Occlusion poses a major barrier to accurate human pose estimation due to limited occluded data, feature confusion between target and non-target individuals, and loss of contextual cues. The authors introduce a comprehensive DAG framework composed of Mask Joints with Instance Paste data augmentation, Adaptive Discriminative Attention Module (ADAM), and a Feature-Guided Multi-Hop GCN (FGMP-GCN) to tackle these challenges via data diversification, discriminative feature processing, and structure-guided refinement. Data augmentation simulates realistic occlusion, ADAM reinforces target-centric features, and FGMP-GCN exploits body priors and multi-hop relations to recover occluded joints, yielding robust improvements across benchmarks. Experiments on MSCOCO-RE, CrowdPose, and OCHuman show consistent gains over strong baselines, and the work emphasizes strong generalizability and practical applicability with plans to release code and data.

Abstract

Occlusion presents a significant challenge in human pose estimation. The challenges posed by occlusion can be attributed to the following factors: 1) Data: The collection and annotation of occluded human pose samples are relatively challenging. 2) Feature: Occlusion can cause feature confusion due to the high similarity between the target person and interfering individuals. 3) Inference: Robust inference becomes challenging due to the loss of complete body structural information. The existing methods designed for occluded human pose estimation usually focus on addressing only one of these factors. In this paper, we propose a comprehensive framework DAG (Data, Attention, Graph) to address the performance degradation caused by occlusion. Specifically, we introduce the mask joints with instance paste data augmentation technique to simulate occlusion scenarios. Additionally, an Adaptive Discriminative Attention Module (ADAM) is proposed to effectively enhance the features of target individuals. Furthermore, we present the Feature-Guided Multi-Hop GCN (FGMP-GCN) to fully explore the prior knowledge of body structure and improve pose estimation results. Through extensive experiments conducted on three benchmark datasets for occluded human pose estimation, we demonstrate that the proposed method outperforms existing methods. Code and data will be publicly available.
Paper Structure (14 sections, 4 equations, 2 figures, 2 tables)
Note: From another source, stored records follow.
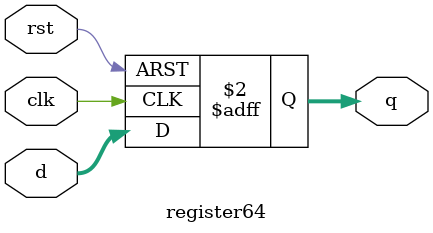
<source format=v>
module register64 (
    input  wire        clk,
    input  wire        rst,
    input  wire [63:0] d,
    output reg  [63:0] q
);

    always @(posedge clk or posedge rst) begin
        if (rst)
            q <= 64'b0;
        else
            q <= d;
    end

endmodule

</source>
This paper contains 14 sections, 4 equations, 2 figures, 2 tables.

Figures (2)

  • Figure 1: Challenges existed in occluded pose estimation. (a)Keypoints Swap: Due to the interference of the non-target person, some keypoints are predicted in the wrong positions. (b)Kypoints Miss: The large area of occlusion leads the contextual and structural information loss. Left is ground truth results and right is detection results.
  • Figure 2: The framework of our proposed method DAG. The input image undergoes data augmentation, then it is fed into the backbone for feature extraction. Subsequently, the features are input into the adaptive discriminative attention module for feature enhancement, the enhanced features are generated for initial pose generation. The initial pose is then sent to the feature-guided multi-hop GCN for pose refinement and correction, producing the final pose.